Your reply should be the entries, output word for word, with each picture omitted.
----
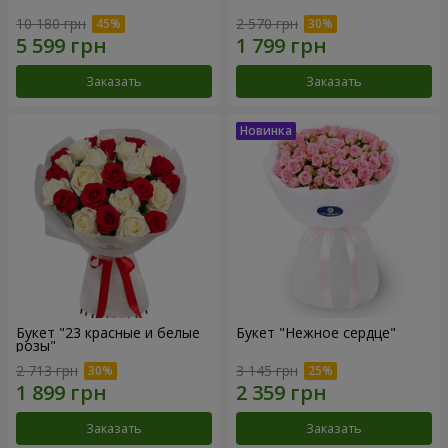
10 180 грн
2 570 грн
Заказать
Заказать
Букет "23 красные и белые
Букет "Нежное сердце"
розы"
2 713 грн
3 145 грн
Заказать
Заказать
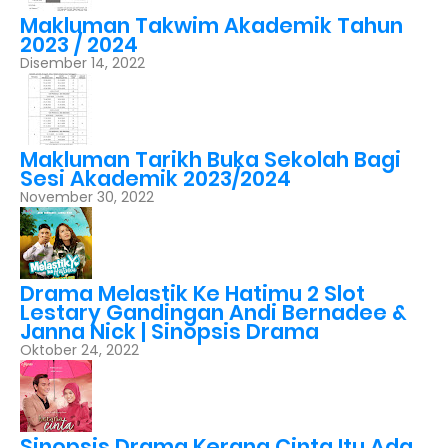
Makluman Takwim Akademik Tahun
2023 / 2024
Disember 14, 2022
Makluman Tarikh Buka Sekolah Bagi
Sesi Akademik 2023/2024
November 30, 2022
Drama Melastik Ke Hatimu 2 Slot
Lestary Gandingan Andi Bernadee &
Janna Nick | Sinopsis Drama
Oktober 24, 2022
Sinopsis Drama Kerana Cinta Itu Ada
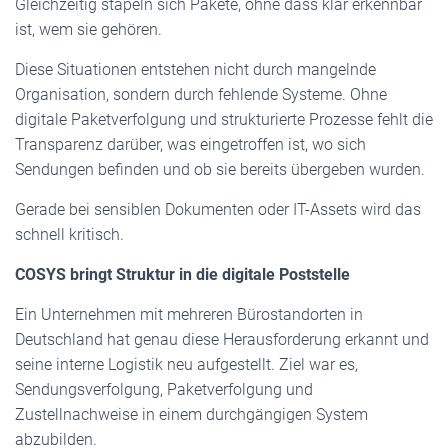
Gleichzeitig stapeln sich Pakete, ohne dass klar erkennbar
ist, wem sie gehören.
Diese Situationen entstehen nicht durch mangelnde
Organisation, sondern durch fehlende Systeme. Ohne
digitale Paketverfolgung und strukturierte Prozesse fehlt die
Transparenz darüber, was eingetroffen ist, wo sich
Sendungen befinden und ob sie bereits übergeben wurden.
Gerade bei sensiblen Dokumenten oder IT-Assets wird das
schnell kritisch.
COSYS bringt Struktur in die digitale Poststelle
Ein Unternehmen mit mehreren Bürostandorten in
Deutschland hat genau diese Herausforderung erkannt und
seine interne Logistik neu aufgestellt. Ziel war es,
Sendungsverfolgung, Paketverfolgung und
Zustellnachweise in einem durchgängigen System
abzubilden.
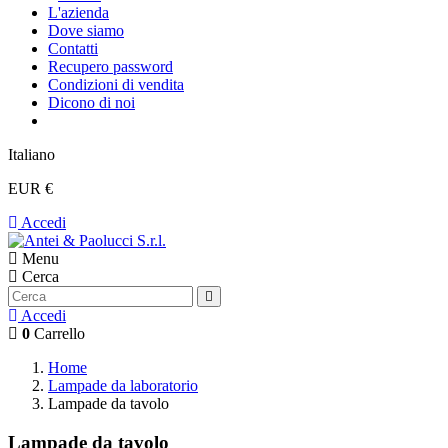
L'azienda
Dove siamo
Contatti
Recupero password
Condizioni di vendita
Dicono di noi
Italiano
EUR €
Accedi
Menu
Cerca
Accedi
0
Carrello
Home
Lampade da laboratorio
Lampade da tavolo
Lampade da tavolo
----
Completed exercise
10 180 грн
2 570 грн
Заказать
Заказать
Букет "23 красные и белые
Букет "Нежное сердце"
розы"
2 713 грн
3 145 грн
Заказать
Заказать
Makluman Takwim Akademik Tahun
2023 / 2024
Disember 14, 2022
Makluman Tarikh Buka Sekolah Bagi
Sesi Akademik 2023/2024
November 30, 2022
Drama Melastik Ke Hatimu 2 Slot
Lestary Gandingan Andi Bernadee &
Janna Nick | Sinopsis Drama
Oktober 24, 2022
Sinopsis Drama Kerana Cinta Itu Ada
Gleichzeitig stapeln sich Pakete, ohne dass klar erkennbar
ist, wem sie gehören.
Diese Situationen entstehen nicht durch mangelnde
Organisation, sondern durch fehlende Systeme. Ohne
digitale Paketverfolgung und strukturierte Prozesse fehlt die
Transparenz darüber, was eingetroffen ist, wo sich
Sendungen befinden und ob sie bereits übergeben wurden.
Gerade bei sensiblen Dokumenten oder IT-Assets wird das
schnell kritisch.
COSYS bringt Struktur in die digitale Poststelle
Ein Unternehmen mit mehreren Bürostandorten in
Deutschland hat genau diese Herausforderung erkannt und
seine interne Logistik neu aufgestellt. Ziel war es,
Sendungsverfolgung, Paketverfolgung und
Zustellnachweise in einem durchgängigen System
abzubilden.
L'azienda
Dove siamo
Contatti
Recupero password
Condizioni di vendita
Dicono di noi
Italiano
EUR €
Accedi
Menu
Cerca
Accedi
0
Carrello
Home
Lampade da laboratorio
Lampade da tavolo
Lampade da tavolo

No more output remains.